Pero otras semillas cayeron en tierra buena y produjeron una cosecha excelente. En algunos casos, las semillas sembradas produjeron espigas con cien semillas, otras produjeron espigas con sesenta semillas, y otras produjeron espigas con treinta semillas. ¡Ustedes, si en verdad tienen oídos, presten mucha atención!
Los discípulos se acercaron a Jesús y le preguntaron: “¿Por qué pones ejemplos para enseñar a la gente?”. Jesús les dijo: “Yo enseño a la gente por medio de ejemplos; así, por más que miren no verán nada, y por más que oigan no entenderán”. Así se cumple lo que Dios había dicho por medio del profeta Isaías: “Esta gente, por más que escuche, nunca entenderá; y por más que mire, nunca verá. Pues no aprende, ni piensa; cierra los ojos para no ver, y se tapa los oídos para no oír. Si no fuera así, entendería mi mensaje, cambiaría su manera de vivir, ¡y yo la salvaría! Pero a ustedes, mis discípulos, Dios los ha bendecido, porque ven y escuchan mi mensaje. Muchos profetas y mucha gente buena hubieran querido ver lo que ustedes ven y oyen, pero no pudieron.
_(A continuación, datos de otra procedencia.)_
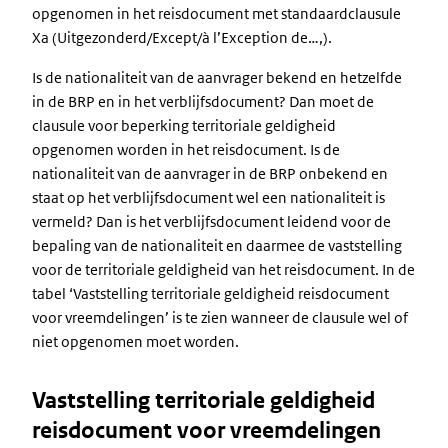
opgenomen in het reisdocument met standaardclausule
Xa (Uitgezonderd/Except/à l’Exception de…,).
Is de nationaliteit van de aanvrager bekend en hetzelfde
in de BRP en in het verblijfsdocument? Dan moet de
clausule voor beperking territoriale geldigheid
opgenomen worden in het reisdocument. Is de
nationaliteit van de aanvrager in de BRP onbekend en
staat op het verblijfsdocument wel een nationaliteit is
vermeld? Dan is het verblijfsdocument leidend voor de
bepaling van de nationaliteit en daarmee de vaststelling
voor de territoriale geldigheid van het reisdocument. In de
tabel ‘Vaststelling territoriale geldigheid reisdocument
voor vreemdelingen’ is te zien wanneer de clausule wel of
niet opgenomen moet worden.
Vaststelling territoriale geldigheid
reisdocument voor vreemdelingen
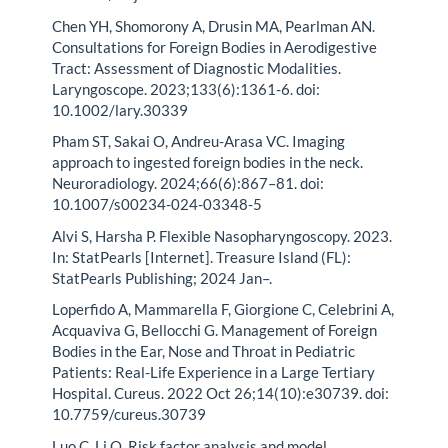
Chen YH, Shomorony A, Drusin MA, Pearlman AN.
Consultations for Foreign Bodies in Aerodigestive
Tract: Assessment of Diagnostic Modalities.
Laryngoscope. 2023;133(6):1361-6. doi:
10.1002/lary.30339
Pham ST, Sakai O, Andreu-Arasa VC. Imaging
approach to ingested foreign bodies in the neck.
Neuroradiology. 2024;66(6):867–81. doi:
10.1007/s00234-024-03348-5
Alvi S, Harsha P. Flexible Nasopharyngoscopy. 2023.
In: StatPearls [Internet]. Treasure Island (FL):
StatPearls Publishing; 2024 Jan–.
Loperfido A, Mammarella F, Giorgione C, Celebrini A,
Acquaviva G, Bellocchi G. Management of Foreign
Bodies in the Ear, Nose and Throat in Pediatric
Patients: Real-Life Experience in a Large Tertiary
Hospital. Cureus. 2022 Oct 26;14(10):e30739. doi:
10.7759/cureus.30739
Luo C, Li Q. Risk factor analysis and model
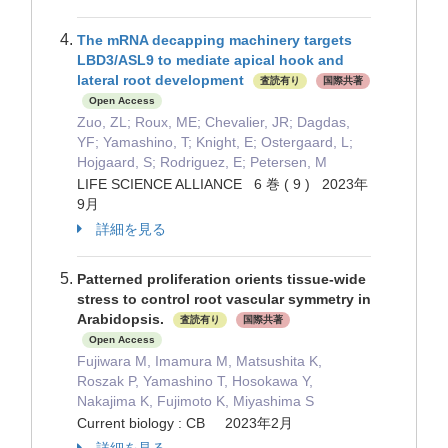
The mRNA decapping machinery targets
LBD3/ASL9 to mediate apical hook and
lateral root development
査読有り
国際共著
Open Access
Zuo, ZL; Roux, ME; Chevalier, JR; Dagdas,
YF; Yamashino, T; Knight, E; Ostergaard, L;
Hojgaard, S; Rodriguez, E; Petersen, M
LIFE SCIENCE ALLIANCE 6 巻 ( 9 ) 2023年
9月
詳細を見る
Patterned proliferation orients tissue-wide
stress to control root vascular symmetry in
Arabidopsis.
査読有り
国際共著
Open Access
Fujiwara M, Imamura M, Matsushita K,
Roszak P, Yamashino T, Hosokawa Y,
Nakajima K, Fujimoto K, Miyashima S
Current biology : CB 2023年2月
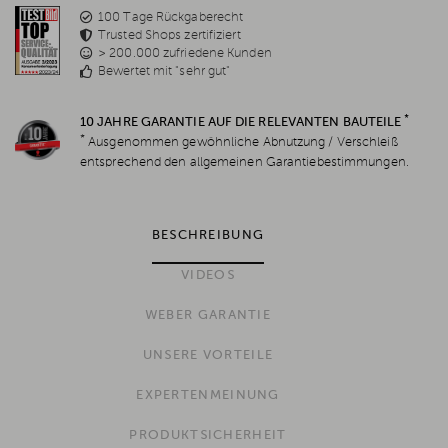
100 Tage Rückgaberecht
Trusted Shops zertifiziert
> 200.000 zufriedene Kunden
Bewertet mit "sehr gut"
*
10 JAHRE GARANTIE AUF DIE RELEVANTEN BAUTEILE
*
Ausgenommen gewöhnliche Abnutzung / Verschleiß
entsprechend den allgemeinen Garantiebestimmungen.
BESCHREIBUNG
VIDEOS
WEBER GARANTIE
UNSERE VORTEILE
EXPERTENMEINUNG
PRODUKTSICHERHEIT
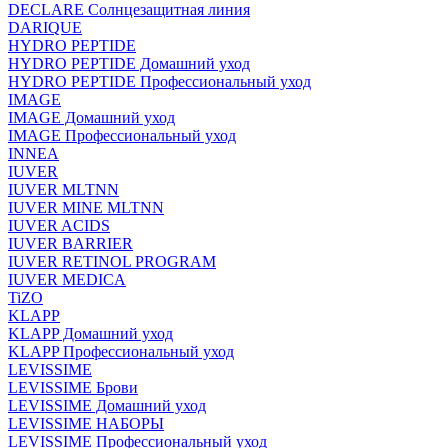
DECLARE Солнцезащитная линия
DARIQUE
HYDRO PEPTIDE
HYDRO PEPTIDE Домашний уход
HYDRO PEPTIDE Профессиональный уход
IMAGE
IMAGE Домашний уход
IMAGE Профессиональный уход
INNEA
IUVER
IUVER MLTNN
IUVER MINE MLTNN
IUVER ACIDS
IUVER BARRIER
IUVER RETINOL PROGRAM
IUVER MEDICA
TiZO
KLAPP
KLAPP Домашний уход
KLAPP Профессиональный уход
LEVISSIME
LEVISSIME Брови
LEVISSIME Домашний уход
LEVISSIME НАБОРЫ
LEVISSIME Профессиональный уход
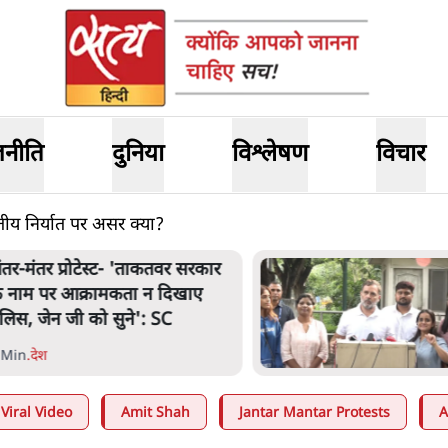
जनीति
दुनिया
विश्लेषण
विचार
रतीय निर्यात पर असर क्या?
ंतर मंतर प्रोटेस्ट: 'युवाओं को
्रताड़ित किया जा रहा है, पर मोदी-
ाह में बोलने की हिम्मत नहीं'- राहुल
 Min
.
देश
Viral Video
Amit Shah
Jantar Mantar Protests
A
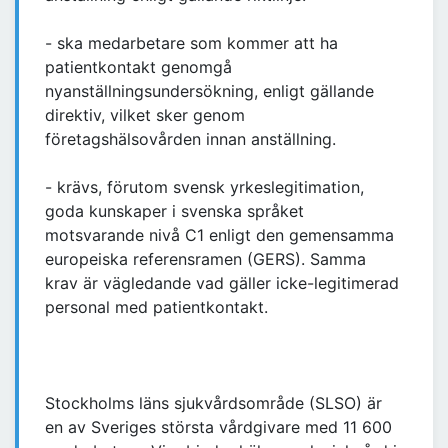
- ska medarbetare som kommer att ha
patientkontakt genomgå
nyanställningsundersökning, enligt gällande
direktiv, vilket sker genom
företagshälsovården innan anställning.
- krävs, förutom svensk yrkeslegitimation,
goda kunskaper i svenska språket
motsvarande nivå C1 enligt den gemensamma
europeiska referensramen (GERS). Samma
krav är vägledande vad gäller icke-legitimerad
personal med patientkontakt.
Stockholms läns sjukvårdsområde (SLSO) är
en av Sveriges största vårdgivare med 11 600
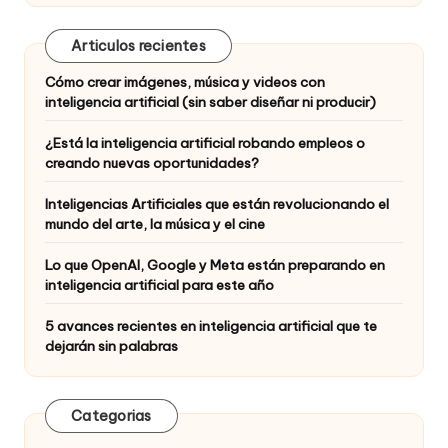
Articulos recientes
Cómo crear imágenes, música y videos con
inteligencia artificial (sin saber diseñar ni producir)
¿Está la inteligencia artificial robando empleos o
creando nuevas oportunidades?
Inteligencias Artificiales que están revolucionando el
mundo del arte, la música y el cine
Lo que OpenAI, Google y Meta están preparando en
inteligencia artificial para este año
5 avances recientes en inteligencia artificial que te
dejarán sin palabras
Categorias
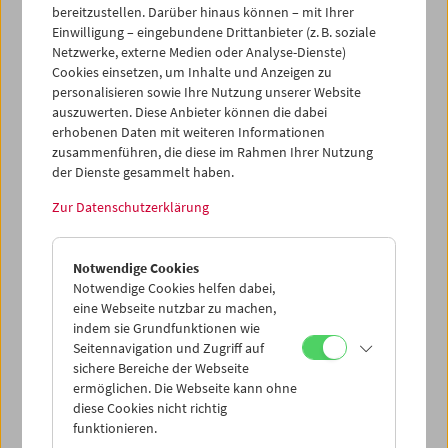
zur Anwendung kommen. Diese besagt, dass zusätzlich
bereitzustellen. Darüber hinaus können – mit Ihrer
zum Nachweis der Genesung bzw. der Immunisierung
Einwilligung – eingebundene Drittanbieter (z. B. soziale
durch Impfung ein negativer PCR-Test vorzuweisen ist.
Netzwerke, externe Medien oder Analyse-Dienste)
Cookies einsetzen, um Inhalte und Anzeigen zu
Detaillierte Informationen zu den aktuellen Corona-
personalisieren sowie Ihre Nutzung unserer Website
Maßnahmen der Stadt Wien finden Sie hier.
auszuwerten. Diese Anbieter können die dabei
Unsere aktualisierten FAQ finden Sie hier.
erhobenen Daten mit weiteren Informationen
zusammenführen, die diese im Rahmen Ihrer Nutzung
Wir bedauern diese Erschwernisse, können sie aber nicht
der Dienste gesammelt haben.
beeinflussen und hoffen dafür auf Ihr Verständnis. Ihr
Zur Datenschutzerklärung
Team des Österreichischen Filmmuseums
Notwendige Cookies
Notwendige Cookies helfen dabei,
eine Webseite nutzbar zu machen,
indem sie Grundfunktionen wie
Seitennavigation und Zugriff auf
sichere Bereiche der Webseite
ermöglichen. Die Webseite kann ohne
diese Cookies nicht richtig
funktionieren.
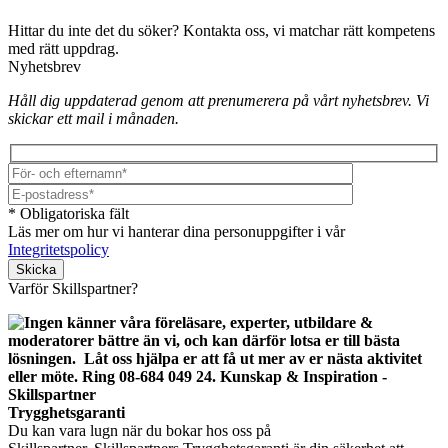
Hittar du inte det du söker? Kontakta oss, vi matchar rätt kompetens
med rätt uppdrag.
Nyhetsbrev
Håll dig uppdaterad genom att prenumerera på vårt nyhetsbrev. Vi
skickar ett mail i månaden.
* Obligatoriska fält
Läs mer om hur vi hanterar dina personuppgifter i vår
Integritetspolicy
Lämna detta fält tomt.
Varför Skillspartner?
Trygghetsgaranti
Du kan vara lugn när du bokar hos oss på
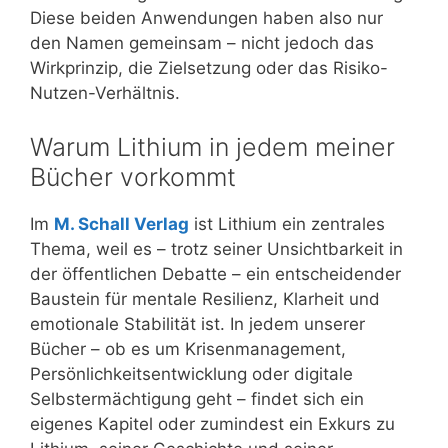
Diese beiden Anwendungen haben also nur
den Namen gemeinsam – nicht jedoch das
Wirkprinzip, die Zielsetzung oder das Risiko-
Nutzen-Verhältnis.
Warum Lithium in jedem meiner
Bücher vorkommt
Im
M. Schall Verlag
ist Lithium ein zentrales
Thema, weil es – trotz seiner Unsichtbarkeit in
der öffentlichen Debatte – ein entscheidender
Baustein für mentale Resilienz, Klarheit und
emotionale Stabilität ist. In jedem unserer
Bücher – ob es um Krisenmanagement,
Persönlichkeitsentwicklung oder digitale
Selbstermächtigung geht – findet sich ein
eigenes Kapitel oder zumindest ein Exkurs zu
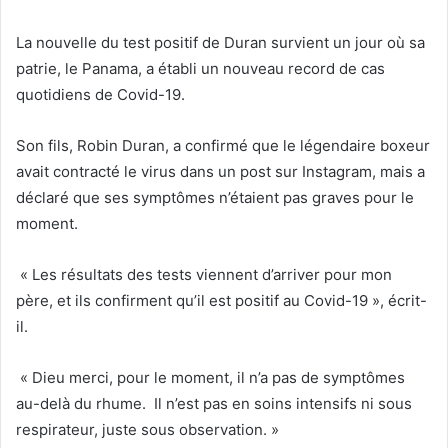
La nouvelle du test positif de Duran survient un jour où sa
patrie, le Panama, a établi un nouveau record de cas
quotidiens de Covid-19.
Son fils, Robin Duran, a confirmé que le légendaire boxeur
avait contracté le virus dans un post sur Instagram, mais a
déclaré que ses symptômes n’étaient pas graves pour le
moment.
« Les résultats des tests viennent d’arriver pour mon
père, et ils confirment qu’il est positif au Covid-19 », écrit-
il.
« Dieu merci, pour le moment, il n’a pas de symptômes
au-delà du rhume. Il n’est pas en soins intensifs ni sous
respirateur, juste sous observation. »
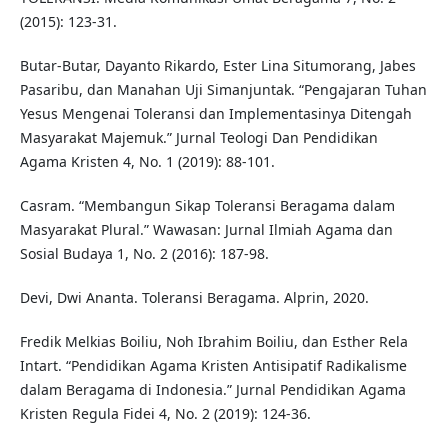
(2015): 123-31.
Butar-Butar, Dayanto Rikardo, Ester Lina Situmorang, Jabes
Pasaribu, dan Manahan Uji Simanjuntak. “Pengajaran Tuhan
Yesus Mengenai Toleransi dan Implementasinya Ditengah
Masyarakat Majemuk.” Jurnal Teologi Dan Pendidikan
Agama Kristen 4, No. 1 (2019): 88-101.
Casram. “Membangun Sikap Toleransi Beragama dalam
Masyarakat Plural.” Wawasan: Jurnal Ilmiah Agama dan
Sosial Budaya 1, No. 2 (2016): 187-98.
Devi, Dwi Ananta. Toleransi Beragama. Alprin, 2020.
Fredik Melkias Boiliu, Noh Ibrahim Boiliu, dan Esther Rela
Intart. “Pendidikan Agama Kristen Antisipatif Radikalisme
dalam Beragama di Indonesia.” Jurnal Pendidikan Agama
Kristen Regula Fidei 4, No. 2 (2019): 124-36.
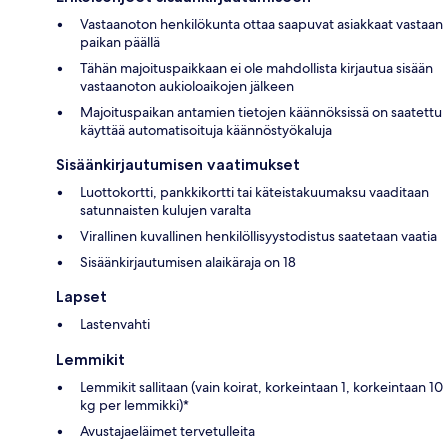
Vastaanoton henkilökunta ottaa saapuvat asiakkaat vastaan
paikan päällä
Tähän majoituspaikkaan ei ole mahdollista kirjautua sisään
vastaanoton aukioloaikojen jälkeen
Majoituspaikan antamien tietojen käännöksissä on saatettu
käyttää automatisoituja käännöstyökaluja
Sisäänkirjautumisen vaatimukset
Luottokortti, pankkikortti tai käteistakuumaksu vaaditaan
satunnaisten kulujen varalta
Virallinen kuvallinen henkilöllisyystodistus saatetaan vaatia
Sisäänkirjautumisen alaikäraja on 18
Lapset
Lastenvahti
Lemmikit
Lemmikit sallitaan (vain koirat, korkeintaan 1, korkeintaan 10
kg per lemmikki)*
Avustajaeläimet tervetulleita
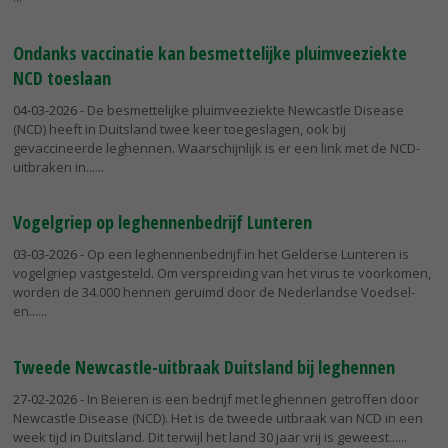
Ondanks vaccinatie kan besmettelijke pluimveeziekte
NCD toeslaan
04-03-2026
- De besmettelijke pluimveeziekte Newcastle Disease
(NCD) heeft in Duitsland twee keer toegeslagen, ook bij
gevaccineerde leghennen. Waarschijnlijk is er een link met de NCD-
uitbraken in...
Vogelgriep op leghennenbedrijf Lunteren
03-03-2026
- Op een leghennenbedrijf in het Gelderse Lunteren is
vogelgriep vastgesteld. Om verspreiding van het virus te voorkomen,
worden de 34.000 hennen geruimd door de Nederlandse Voedsel-
en...
Tweede Newcastle-uitbraak Duitsland bij leghennen
27-02-2026
- In Beieren is een bedrijf met leghennen getroffen door
Newcastle Disease (NCD). Het is de tweede uitbraak van NCD in een
week tijd in Duitsland. Dit terwijl het land 30 jaar vrij is geweest...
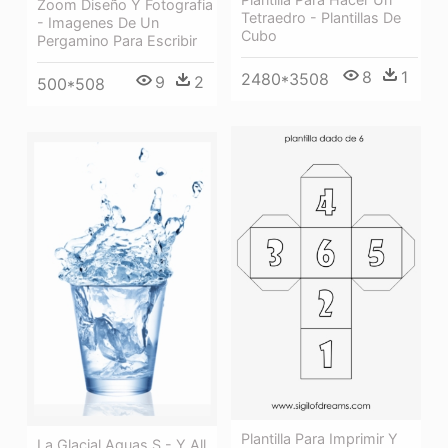
Zoom Diseño Y Fotografia
Tetraedro - Plantillas De
- Imagenes De Un
Cubo
Pergamino Para Escribir
8
1
2480*3508
9
2
500*508
Plantilla Para Imprimir Y
La Glacial Aguas S - Y All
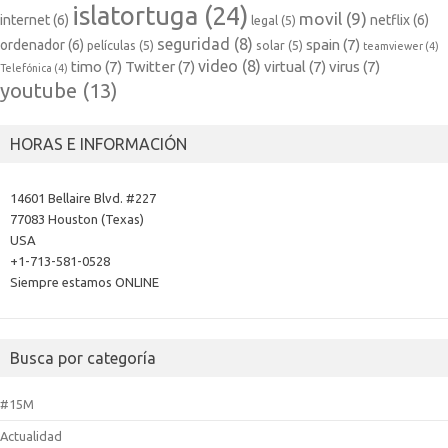
islatortuga
(24)
movil
(9)
internet
(6)
netflix
(6)
legal
(5)
seguridad
(8)
spain
(7)
ordenador
(6)
películas
(5)
solar
(5)
teamviewer
(4)
video
(8)
timo
(7)
Twitter
(7)
virtual
(7)
virus
(7)
Telefónica
(4)
youtube
(13)
HORAS E INFORMACIÓN
14601 Bellaire Blvd. #227
77083 Houston (Texas)
USA
+1-713-581-0528
Siempre estamos ONLINE
Busca por categoría
#15M
Actualidad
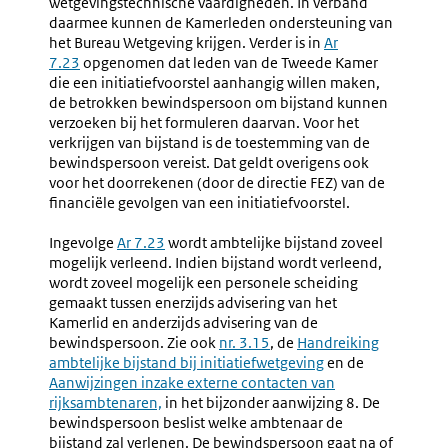
wetgevingstechnische vaardigheden. In verband
Door
En
daarmee kunnen de Kamerleden ondersteuning van
Kamerleden
Aspecte
het Bureau Wetgeving krijgen. Verder is in
Ar
Van
7.23
opgenomen dat leden van de Tweede Kamer
Rechtsst
die een initiatiefvoorstel aanhangig willen maken,
En
de betrokken bewindspersoon om bijstand kunnen
Bestuurli
verzoeken bij het formuleren daarvan. Voor het
Kwaliteit
verkrijgen van bijstand is de toestemming van de
bewindspersoon vereist. Dat geldt overigens ook
voor het doorrekenen (door de directie FEZ) van de
financiële gevolgen van een initiatiefvoorstel.
Ingevolge
Ar 7.23
wordt ambtelijke bijstand zoveel
mogelijk verleend. Indien bijstand wordt verleend,
wordt zoveel mogelijk een personele scheiding
gemaakt tussen enerzijds advisering van het
Kamerlid en anderzijds advisering van de
bewindspersoon. Zie ook
nr. 3.15
, de
Handreiking
ambtelijke bijstand bij initiatiefwetgeving
en de
Externe
Aanwijzingen inzake externe contacten van
link:
rijksambtenaren,
in het bijzonder aanwijzing 8. De
bewindspersoon beslist welke ambtenaar de
bijstand zal verlenen. De bewindspersoon gaat na of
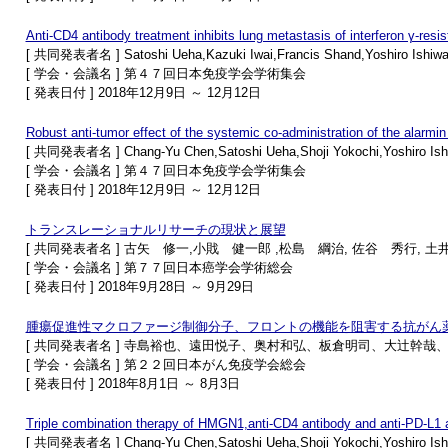
Anti-CD4 antibody treatment inhibits lung metastasis of interferon γ-re
[ 共同発表者名 ] Satoshi Ueha,Kazuki Iwai,Francis Shand,Yoshiro Ishiwata
[ 学会・会議名 ] 第４７回日本免疫学会学術集会
[ 発表日付 ] 2018年12月9日 ～ 12月12日
Robust anti-tumor effect of the systemic co-administration of the alarm
[ 共同発表者名 ] Chang-Yu Chen,Satoshi Ueha,Shoji Yokochi,Yoshiro Ishi
[ 学会・会議名 ] 第４７回日本免疫学会学術集会
[ 発表日付 ] 2018年12月9日 ～ 12月12日
トランスレーショナルリサーチの現状と展望
[ 共同発表者名 ] 古矢 修一,小戝 健一郎 ,松島 綱治, 佐谷 秀行, 土
[ 学会・会議名 ] 第７７回日本癌学会学術総会
[ 発表日付 ] 2018年9月28日 ～ 9月29日
腫瘍促進性マクロファージ制御分子、フロントの機能を阻害する抗がん
[ 共同発表者名 ] 寺島裕也、遠田悦子、奥村和弘、板倉明司、大辻幹哉
[ 学会・会議名 ] 第２２回日本がん免疫学会総会
[ 発表日付 ] 2018年8月1日 ～ 8月3日
Triple combination therapy of HMGN1,anti-CD4 antibody and anti-PD-L1 an
[ 共同発表者名 ] Chang-Yu Chen,Satoshi Ueha,Shoji Yokochi,Yoshiro Ishi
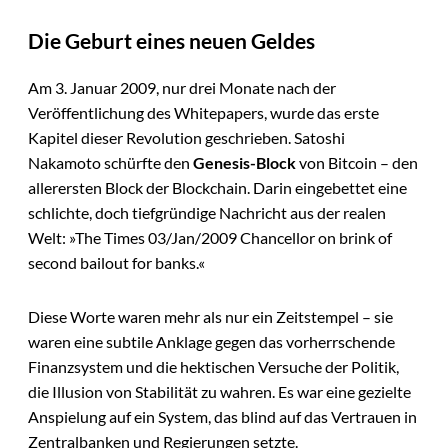
Die Geburt eines neuen Geldes
Am 3. Januar 2009, nur drei Monate nach der
Veröffentlichung des Whitepapers, wurde das erste
Kapitel dieser Revolution geschrieben. Satoshi
Nakamoto schürfte den
Genesis-Block
von Bitcoin – den
allerersten Block der Blockchain. Darin eingebettet eine
schlichte, doch tiefgründige Nachricht aus der realen
Welt: »The Times 03/Jan/2009 Chancellor on brink of
second bailout for banks.«
Diese Worte waren mehr als nur ein Zeitstempel – sie
waren eine subtile Anklage gegen das vorherrschende
Finanzsystem und die hektischen Versuche der Politik,
die Illusion von Stabilität zu wahren. Es war eine gezielte
Anspielung auf ein System, das blind auf das Vertrauen in
Zentralbanken und Regierungen setzte.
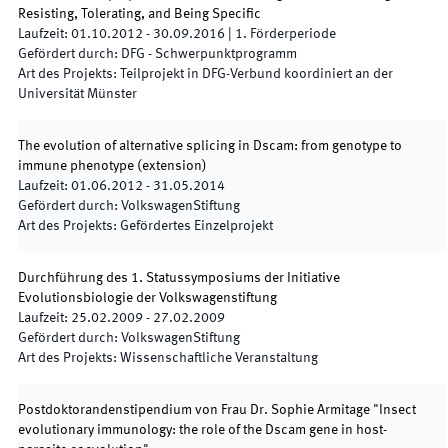
Resisting, Tolerating, and Being Specific
Laufzeit
:
01.10.2012
-
30.09.2016
|
1.
Förderperiode
Gefördert durch
:
DFG - Schwerpunktprogramm
Art des Projekts
:
Teilprojekt in DFG-Verbund koordiniert an der
Universität Münster
The evolution of alternative splicing in Dscam: from genotype to
immune phenotype (extension)
Laufzeit
:
01.06.2012
-
31.05.2014
Gefördert durch
:
VolkswagenStiftung
Art des Projekts
:
Gefördertes Einzelprojekt
Durchführung des 1. Statussymposiums der Initiative
Evolutionsbiologie der Volkswagenstiftung
Laufzeit
:
25.02.2009
-
27.02.2009
Gefördert durch
:
VolkswagenStiftung
Art des Projekts
:
Wissenschaftliche Veranstaltung
Postdoktorandenstipendium von Frau Dr. Sophie Armitage "Insect
evolutionary immunology: the role of the Dscam gene in host-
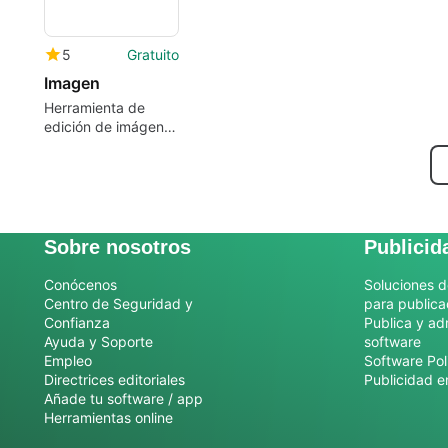
5
Gratuito
Imagen
Herramienta de
edición de imágenes
de alto volumen
Sobre nosotros
Publicid
Conócenos
Soluciones d
Centro de Seguridad y
para publica
Confianza
Publica y ad
Ayuda y Soporte
software
Empleo
Software Pol
Directrices editoriales
Publicidad e
Añade tu software / app
Herramientas online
“Ahora, pongan atención y les diré lo que significa el ejemplo del agricultor. Hay algunos que escuchan el mensaje del reino de Dios, pero como no lo entienden, el diablo viene y hace que lo olviden. Estos son como las semillas que cayeron junto al camino. Las semillas que cayeron entre piedras representan a los que oyen el mensaje del reino de Dios y lo aceptan rápidamente y con gran alegría. Pero como no entendieron muy bien el mensaje, su alegría dura muy poco. Cuando tienen problemas, o los maltratan por ser obedientes a Dios, en seguida se olvidan del mensaje.
Luego están las semillas que cayeron entre los espinos. Estas semillas representan a los que oyen el mensaje, pero no dejan que éste cambie sus vidas. Sólo piensan en lo que necesitan y en cómo hacerse ricos. Finalmente, las semillas que cayeron en buena tierra representan a los que oyen y entienden el mensaje. Estos sí cambian sus vidas y hacen lo bueno. Son como esas semillas que produjeron espigas con cien, con sesenta, y hasta con treinta semillas”. El que tenga oídos para oír, que oiga.